Gates was at pains to explain that the impact of the same euro of funding in the very poorest countries, such as Chad, Sudan, Ethiopia and Mozambique, was far greater than in other aid recipients who, at least in terms of potential, have enough economic resources to solve their own poverty issues. Peru and Morocco were two examples Gates cited, although he praised the former for having gone a long way toward reaching the Millennium Development Goals largely on its own steam.

“For the funds to have a real impact, they should go to those most in need,” Gates said. “We must make sure the money goes to the poorest countries where it can have a dramatic effect, and not to middle-income countries.”

“Spanish taxpayers,” he added, could feel “good about the country’s role in the world.”

After the meeting at La Moncloa, a government statement said that Rajoy had given assurances to Gates that Spain would keep up its commitment to development aid within its current financial constraints. However, a study released on Tuesday by the Seek Development consultancy revealed that official Spanish aid spending in 2012 will drop by some 900 million euros, around 20 percent.

Still, Gates praised the research work being carried out in Spain on a vaccine for malaria, singling out the group working out of Barcelona under scientist Pedro Alonso.

On the country’s current economic problems and high unemployment rate, the businessman and philanthropist was less kind. “It’s strange in that wages have not fallen. If you have a factory that produces coal and no one is buying your coal, then it’s obvious that the price of that coal is too high and you have to bring it down. You have all that labor available, but there is something stopping that equilibrating and other countries moving in when you have all these people willing to work. That level of unemployment tells us that there are some rigidities operating in the labor market.”
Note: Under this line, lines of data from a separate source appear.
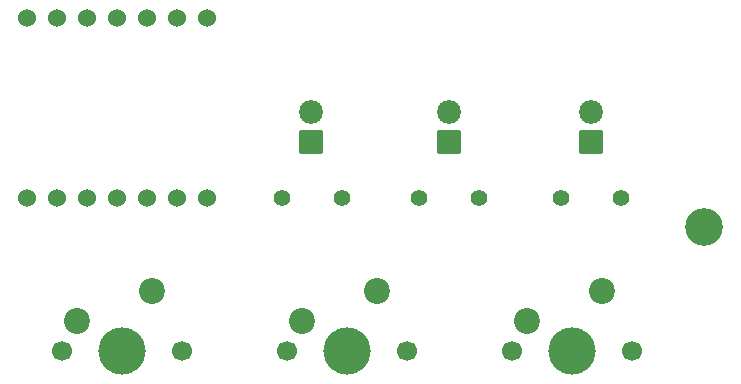
<source format=gbs>
G04 #@! TF.GenerationSoftware,KiCad,Pcbnew,9.0.2*
G04 #@! TF.CreationDate,2025-07-04T00:17:09-05:00*
G04 #@! TF.ProjectId,pathfinder,70617468-6669-46e6-9465-722e6b696361,rev?*
G04 #@! TF.SameCoordinates,Original*
G04 #@! TF.FileFunction,Soldermask,Bot*
G04 #@! TF.FilePolarity,Negative*
%FSLAX46Y46*%
G04 Gerber Fmt 4.6, Leading zero omitted, Abs format (unit mm)*
G04 Created by KiCad (PCBNEW 9.0.2) date 2025-07-04 00:17:09*
%MOMM*%
%LPD*%
G01*
G04 APERTURE LIST*
G04 Aperture macros list*
%AMRoundRect*
0 Rectangle with rounded corners*
0 $1 Rounding radius*
0 $2 $3 $4 $5 $6 $7 $8 $9 X,Y pos of 4 corners*
0 Add a 4 corners polygon primitive as box body*
4,1,4,$2,$3,$4,$5,$6,$7,$8,$9,$2,$3,0*
0 Add four circle primitives for the rounded corners*
1,1,$1+$1,$2,$3*
1,1,$1+$1,$4,$5*
1,1,$1+$1,$6,$7*
1,1,$1+$1,$8,$9*
0 Add four rect primitives between the rounded corners*
20,1,$1+$1,$2,$3,$4,$5,0*
20,1,$1+$1,$4,$5,$6,$7,0*
20,1,$1+$1,$6,$7,$8,$9,0*
20,1,$1+$1,$8,$9,$2,$3,0*%
G04 Aperture macros list end*
%ADD10C,1.524000*%
%ADD11C,2.019000*%
%ADD12RoundRect,0.102000X0.907500X-0.907500X0.907500X0.907500X-0.907500X0.907500X-0.907500X-0.907500X0*%
%ADD13C,1.400000*%
%ADD14C,3.200000*%
%ADD15C,1.700000*%
%ADD16C,4.000000*%
%ADD17C,2.200000*%
G04 APERTURE END LIST*
D10*
X88841000Y-92000000D03*
X91381000Y-92000000D03*
X93921000Y-92000000D03*
X96461000Y-92000000D03*
X99001000Y-92000000D03*
X101541000Y-92000000D03*
X104081000Y-92000000D03*
X104081000Y-76760000D03*
X101541000Y-76760000D03*
X99001000Y-76760000D03*
X96461000Y-76760000D03*
X93921000Y-76760000D03*
X91381000Y-76760000D03*
X88841000Y-76760000D03*
D11*
X136600000Y-84730000D03*
D12*
X136600000Y-87270000D03*
D11*
X112933000Y-84730000D03*
D12*
X112933000Y-87270000D03*
D13*
X127140000Y-92000000D03*
X122060000Y-92000000D03*
X115540000Y-92000000D03*
X110460000Y-92000000D03*
D14*
X146225000Y-94500000D03*
D15*
X129940000Y-105000000D03*
D16*
X135020000Y-105000000D03*
D15*
X140100000Y-105000000D03*
D17*
X137560000Y-99920000D03*
X131210000Y-102460000D03*
D15*
X110890000Y-105000000D03*
D16*
X115970000Y-105000000D03*
D15*
X121050000Y-105000000D03*
D17*
X118510000Y-99920000D03*
X112160000Y-102460000D03*
D13*
X139140000Y-92000000D03*
X134060000Y-92000000D03*
D11*
X124600000Y-84730000D03*
D12*
X124600000Y-87270000D03*
D15*
X91840000Y-105000000D03*
D16*
X96920000Y-105000000D03*
D15*
X102000000Y-105000000D03*
D17*
X99460000Y-99920000D03*
X93110000Y-102460000D03*
M02*

</source>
Asked for his view on the technocratic prime ministers recently installed in other European nations such as Greece and Italy, Gates said that such a leader had an advantage over a traditional political representative in that he can take “tough decisions.”

 “I am not a technocrat who has closely studied the situation of Spain, but there is probably a once-in-a-lifetime opportunity to take those difficult decisions to create the flexibility typical of the labor markets in Ireland, the United Kingdom and the United States.”

On a more global level, Gates talked about unemployment as a “structural” problem: “There are plenty of jobs to do, in teaching, science, tourism and looking after the old. There is no shortage of work but it is a question of structuring it right.”

Gates said that he was sanguine about the suggestion of introducing taxes on financial transactions as long as they do not “distort the market too much.”

“When you set up these taxes, the question is, ‘What do you spend the money on?’ They are government funds, so they could be used to pay off the debt, stimulate the local economy or to maintain that one percent [of the budget] that keeps people from dying because you stopped buying them mosquito nets.”

Asked if he agreed with fellow US billionaire and philanthropist Warren Buffett’s suggestion that the US’s richer citizens all start paying 30 percent tax, Gates said he was “fine with it,” but that on its own such a measure would not solve Washington’s deficit problem. He said that the middle and upper-middle classes would also have to accept a moderate tax increase.